# What you have to do
Reproduce word for word, from the entries below, the line with "Digitalisierung der Prozesse", the line with "transparent und für", and every line between them, and nothing more.

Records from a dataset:
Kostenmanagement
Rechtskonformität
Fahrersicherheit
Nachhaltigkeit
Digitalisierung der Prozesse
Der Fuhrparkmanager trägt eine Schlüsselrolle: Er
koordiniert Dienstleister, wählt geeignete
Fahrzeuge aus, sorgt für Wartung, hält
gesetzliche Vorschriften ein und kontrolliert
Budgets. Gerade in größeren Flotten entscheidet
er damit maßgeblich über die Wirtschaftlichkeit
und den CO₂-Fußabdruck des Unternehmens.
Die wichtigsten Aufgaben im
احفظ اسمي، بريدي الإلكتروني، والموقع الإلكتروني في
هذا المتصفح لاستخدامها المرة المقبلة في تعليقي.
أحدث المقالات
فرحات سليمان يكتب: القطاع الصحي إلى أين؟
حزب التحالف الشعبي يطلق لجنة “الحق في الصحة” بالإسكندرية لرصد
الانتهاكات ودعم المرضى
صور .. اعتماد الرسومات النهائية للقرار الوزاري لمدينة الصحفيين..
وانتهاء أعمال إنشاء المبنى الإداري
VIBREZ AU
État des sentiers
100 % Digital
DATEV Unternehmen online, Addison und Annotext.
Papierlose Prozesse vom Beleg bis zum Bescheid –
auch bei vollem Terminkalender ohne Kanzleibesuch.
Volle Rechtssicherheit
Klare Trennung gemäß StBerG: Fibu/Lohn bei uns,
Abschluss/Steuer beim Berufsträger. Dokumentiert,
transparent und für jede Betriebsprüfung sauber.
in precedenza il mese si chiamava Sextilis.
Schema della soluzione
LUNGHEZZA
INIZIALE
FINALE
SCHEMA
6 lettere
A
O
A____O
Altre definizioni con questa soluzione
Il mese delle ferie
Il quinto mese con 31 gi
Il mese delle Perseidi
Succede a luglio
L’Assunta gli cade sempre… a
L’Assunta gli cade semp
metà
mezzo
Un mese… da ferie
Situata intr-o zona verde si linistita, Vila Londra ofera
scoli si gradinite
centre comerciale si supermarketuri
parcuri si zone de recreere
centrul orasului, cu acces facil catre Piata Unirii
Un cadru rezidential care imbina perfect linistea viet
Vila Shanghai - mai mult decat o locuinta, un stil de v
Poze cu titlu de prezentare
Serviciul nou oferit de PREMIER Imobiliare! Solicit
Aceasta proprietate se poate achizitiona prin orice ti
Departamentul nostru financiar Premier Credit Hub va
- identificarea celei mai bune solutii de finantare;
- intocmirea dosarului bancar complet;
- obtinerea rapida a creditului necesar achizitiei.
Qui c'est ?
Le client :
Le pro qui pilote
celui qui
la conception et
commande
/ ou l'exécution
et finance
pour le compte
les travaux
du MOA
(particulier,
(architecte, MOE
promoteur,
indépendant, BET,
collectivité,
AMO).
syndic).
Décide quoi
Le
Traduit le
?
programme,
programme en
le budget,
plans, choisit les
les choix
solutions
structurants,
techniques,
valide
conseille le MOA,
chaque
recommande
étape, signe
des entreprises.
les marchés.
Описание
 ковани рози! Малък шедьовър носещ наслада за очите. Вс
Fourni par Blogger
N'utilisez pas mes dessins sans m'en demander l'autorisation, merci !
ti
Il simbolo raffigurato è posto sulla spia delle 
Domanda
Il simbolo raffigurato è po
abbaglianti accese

# Solution
Digitalisierung der Prozesse
Der Fuhrparkmanager trägt eine Schlüsselrolle: Er
koordiniert Dienstleister, wählt geeignete
Fahrzeuge aus, sorgt für Wartung, hält
gesetzliche Vorschriften ein und kontrolliert
Budgets. Gerade in größeren Flotten entscheidet
er damit maßgeblich über die Wirtschaftlichkeit
und den CO₂-Fußabdruck des Unternehmens.
Die wichtigsten Aufgaben im
احفظ اسمي، بريدي الإلكتروني، والموقع الإلكتروني في
هذا المتصفح لاستخدامها المرة المقبلة في تعليقي.
أحدث المقالات
فرحات سليمان يكتب: القطاع الصحي إلى أين؟
حزب التحالف الشعبي يطلق لجنة “الحق في الصحة” بالإسكندرية لرصد
الانتهاكات ودعم المرضى
صور .. اعتماد الرسومات النهائية للقرار الوزاري لمدينة الصحفيين..
وانتهاء أعمال إنشاء المبنى الإداري
VIBREZ AU
État des sentiers
100 % Digital
DATEV Unternehmen online, Addison und Annotext.
Papierlose Prozesse vom Beleg bis zum Bescheid –
auch bei vollem Terminkalender ohne Kanzleibesuch.
Volle Rechtssicherheit
Klare Trennung gemäß StBerG: Fibu/Lohn bei uns,
Abschluss/Steuer beim Berufsträger. Dokumentiert,
transparent und für jede Betriebsprüfung sauber.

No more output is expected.